Element and region listings

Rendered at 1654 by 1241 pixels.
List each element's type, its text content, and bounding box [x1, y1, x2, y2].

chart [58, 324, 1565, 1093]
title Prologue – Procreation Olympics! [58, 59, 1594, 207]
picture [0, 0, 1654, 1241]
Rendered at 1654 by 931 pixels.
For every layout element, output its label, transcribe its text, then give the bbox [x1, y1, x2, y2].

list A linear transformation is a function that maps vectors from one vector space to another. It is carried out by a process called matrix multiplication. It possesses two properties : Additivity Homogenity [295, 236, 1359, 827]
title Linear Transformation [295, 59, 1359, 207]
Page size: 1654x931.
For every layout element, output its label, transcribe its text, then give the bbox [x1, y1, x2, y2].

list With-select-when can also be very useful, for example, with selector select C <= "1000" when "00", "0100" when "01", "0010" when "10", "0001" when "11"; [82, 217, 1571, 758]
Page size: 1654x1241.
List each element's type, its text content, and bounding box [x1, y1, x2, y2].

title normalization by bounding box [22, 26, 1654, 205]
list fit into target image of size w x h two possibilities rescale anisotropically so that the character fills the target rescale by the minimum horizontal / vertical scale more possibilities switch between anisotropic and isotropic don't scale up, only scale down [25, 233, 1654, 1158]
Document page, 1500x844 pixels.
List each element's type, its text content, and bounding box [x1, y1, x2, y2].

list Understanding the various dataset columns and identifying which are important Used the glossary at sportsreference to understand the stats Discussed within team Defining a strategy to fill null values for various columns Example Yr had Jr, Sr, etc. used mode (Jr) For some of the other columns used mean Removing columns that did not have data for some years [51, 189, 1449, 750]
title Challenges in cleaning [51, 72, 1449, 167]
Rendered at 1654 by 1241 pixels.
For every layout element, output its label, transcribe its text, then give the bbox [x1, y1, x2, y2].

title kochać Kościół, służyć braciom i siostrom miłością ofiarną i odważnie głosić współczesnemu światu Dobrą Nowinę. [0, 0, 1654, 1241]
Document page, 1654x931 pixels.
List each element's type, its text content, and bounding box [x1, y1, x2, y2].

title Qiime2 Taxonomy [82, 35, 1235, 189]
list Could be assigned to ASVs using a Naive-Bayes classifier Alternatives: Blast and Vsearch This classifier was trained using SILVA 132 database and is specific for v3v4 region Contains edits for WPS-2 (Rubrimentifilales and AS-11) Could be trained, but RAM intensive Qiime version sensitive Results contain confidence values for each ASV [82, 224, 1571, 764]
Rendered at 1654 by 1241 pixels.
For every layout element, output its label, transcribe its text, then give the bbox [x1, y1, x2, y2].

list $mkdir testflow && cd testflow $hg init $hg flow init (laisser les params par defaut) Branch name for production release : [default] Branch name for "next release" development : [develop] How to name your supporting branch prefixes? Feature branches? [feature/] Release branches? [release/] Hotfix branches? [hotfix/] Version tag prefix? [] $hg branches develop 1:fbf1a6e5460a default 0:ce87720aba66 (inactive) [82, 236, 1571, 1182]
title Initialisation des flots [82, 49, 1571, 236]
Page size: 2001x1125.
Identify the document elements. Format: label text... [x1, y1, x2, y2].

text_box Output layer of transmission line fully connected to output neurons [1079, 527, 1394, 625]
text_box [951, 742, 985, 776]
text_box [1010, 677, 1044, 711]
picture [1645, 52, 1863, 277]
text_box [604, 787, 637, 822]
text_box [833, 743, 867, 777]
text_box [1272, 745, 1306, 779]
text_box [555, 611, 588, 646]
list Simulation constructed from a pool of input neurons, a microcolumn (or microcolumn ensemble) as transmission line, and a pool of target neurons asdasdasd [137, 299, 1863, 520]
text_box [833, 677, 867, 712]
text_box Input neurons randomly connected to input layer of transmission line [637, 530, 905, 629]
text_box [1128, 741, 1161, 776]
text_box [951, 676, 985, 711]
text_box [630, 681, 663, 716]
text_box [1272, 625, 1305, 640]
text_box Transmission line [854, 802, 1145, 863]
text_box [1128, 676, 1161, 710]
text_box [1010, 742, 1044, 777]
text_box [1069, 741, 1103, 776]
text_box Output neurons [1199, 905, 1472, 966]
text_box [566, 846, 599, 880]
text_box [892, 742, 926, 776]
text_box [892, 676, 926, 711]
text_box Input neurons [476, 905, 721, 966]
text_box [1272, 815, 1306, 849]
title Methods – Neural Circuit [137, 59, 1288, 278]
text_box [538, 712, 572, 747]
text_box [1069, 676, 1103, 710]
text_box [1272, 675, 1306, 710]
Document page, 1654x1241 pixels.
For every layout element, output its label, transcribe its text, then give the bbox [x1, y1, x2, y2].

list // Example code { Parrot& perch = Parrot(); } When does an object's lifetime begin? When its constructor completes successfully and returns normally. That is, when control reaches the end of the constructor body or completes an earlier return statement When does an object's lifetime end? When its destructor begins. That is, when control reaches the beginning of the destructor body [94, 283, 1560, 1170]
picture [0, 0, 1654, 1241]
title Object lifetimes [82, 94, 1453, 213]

Goal
Copy out every line of the material above verbatim, keeping the original order.

Expected answer
Rendered at 1654 by 1241 pixels.
List each element's type, its text content, and bounding box [x1, y1, x2, y2].

chart [58, 324, 1565, 1093]
title Prologue – Procreation Olympics! [58, 59, 1594, 207]
picture [0, 0, 1654, 1241]
Rendered at 1654 by 931 pixels.
For every layout element, output its label, transcribe its text, then give the bbox [x1, y1, x2, y2].

list A linear transformation is a function that maps vectors from one vector space to another. It is carried out by a process called matrix multiplication. It possesses two properties : Additivity Homogenity [295, 236, 1359, 827]
title Linear Transformation [295, 59, 1359, 207]
Page size: 1654x931.
For every layout element, output its label, transcribe its text, then give the bbox [x1, y1, x2, y2].

list With-select-when can also be very useful, for example, with selector select C <= "1000" when "00", "0100" when "01", "0010" when "10", "0001" when "11"; [82, 217, 1571, 758]
Page size: 1654x1241.
List each element's type, its text content, and bounding box [x1, y1, x2, y2].

title normalization by bounding box [22, 26, 1654, 205]
list fit into target image of size w x h two possibilities rescale anisotropically so that the character fills the target rescale by the minimum horizontal / vertical scale more possibilities switch between anisotropic and isotropic don't scale up, only scale down [25, 233, 1654, 1158]
Document page, 1500x844 pixels.
List each element's type, its text content, and bounding box [x1, y1, x2, y2].

list Understanding the various dataset columns and identifying which are important Used the glossary at sportsreference to understand the stats Discussed within team Defining a strategy to fill null values for various columns Example Yr had Jr, Sr, etc. used mode (Jr) For some of the other columns used mean Removing columns that did not have data for some years [51, 189, 1449, 750]
title Challenges in cleaning [51, 72, 1449, 167]
Rendered at 1654 by 1241 pixels.
For every layout element, output its label, transcribe its text, then give the bbox [x1, y1, x2, y2].

title kochać Kościół, służyć braciom i siostrom miłością ofiarną i odważnie głosić współczesnemu światu Dobrą Nowinę. [0, 0, 1654, 1241]
Document page, 1654x931 pixels.
List each element's type, its text content, and bounding box [x1, y1, x2, y2].

title Qiime2 Taxonomy [82, 35, 1235, 189]
list Could be assigned to ASVs using a Naive-Bayes classifier Alternatives: Blast and Vsearch This classifier was trained using SILVA 132 database and is specific for v3v4 region Contains edits for WPS-2 (Rubrimentifilales and AS-11) Could be trained, but RAM intensive Qiime version sensitive Results contain confidence values for each ASV [82, 224, 1571, 764]
Rendered at 1654 by 1241 pixels.
For every layout element, output its label, transcribe its text, then give the bbox [x1, y1, x2, y2].

list $mkdir testflow && cd testflow $hg init $hg flow init (laisser les params par defaut) Branch name for production release : [default] Branch name for "next release" development : [develop] How to name your supporting branch prefixes? Feature branches? [feature/] Release branches? [release/] Hotfix branches? [hotfix/] Version tag prefix? [] $hg branches develop 1:fbf1a6e5460a default 0:ce87720aba66 (inactive) [82, 236, 1571, 1182]
title Initialisation des flots [82, 49, 1571, 236]
Page size: 2001x1125.
Identify the document elements. Format: label text... [x1, y1, x2, y2].

text_box Output layer of transmission line fully connected to output neurons [1079, 527, 1394, 625]
text_box [951, 742, 985, 776]
text_box [1010, 677, 1044, 711]
picture [1645, 52, 1863, 277]
text_box [604, 787, 637, 822]
text_box [833, 743, 867, 777]
text_box [1272, 745, 1306, 779]
text_box [555, 611, 588, 646]
list Simulation constructed from a pool of input neurons, a microcolumn (or microcolumn ensemble) as transmission line, and a pool of target neurons asdasdasd [137, 299, 1863, 520]
text_box [833, 677, 867, 712]
text_box Input neurons randomly connected to input layer of transmission line [637, 530, 905, 629]
text_box [1128, 741, 1161, 776]
text_box [951, 676, 985, 711]
text_box [630, 681, 663, 716]
text_box [1272, 625, 1305, 640]
text_box Transmission line [854, 802, 1145, 863]
text_box [1128, 676, 1161, 710]
text_box [1010, 742, 1044, 777]
text_box [1069, 741, 1103, 776]
text_box Output neurons [1199, 905, 1472, 966]
text_box [566, 846, 599, 880]
text_box [892, 742, 926, 776]
text_box [892, 676, 926, 711]
text_box Input neurons [476, 905, 721, 966]
text_box [1272, 815, 1306, 849]
title Methods – Neural Circuit [137, 59, 1288, 278]
text_box [538, 712, 572, 747]
text_box [1069, 676, 1103, 710]
text_box [1272, 675, 1306, 710]
Document page, 1654x1241 pixels.
For every layout element, output its label, transcribe its text, then give the bbox [x1, y1, x2, y2].

list // Example code { Parrot& perch = Parrot(); } When does an object's lifetime begin? When its constructor completes successfully and returns normally. That is, when control reaches the end of the constructor body or completes an earlier return statement When does an object's lifetime end? When its destructor begins. That is, when control reaches the beginning of the destructor body [94, 283, 1560, 1170]
picture [0, 0, 1654, 1241]
title Object lifetimes [82, 94, 1453, 213]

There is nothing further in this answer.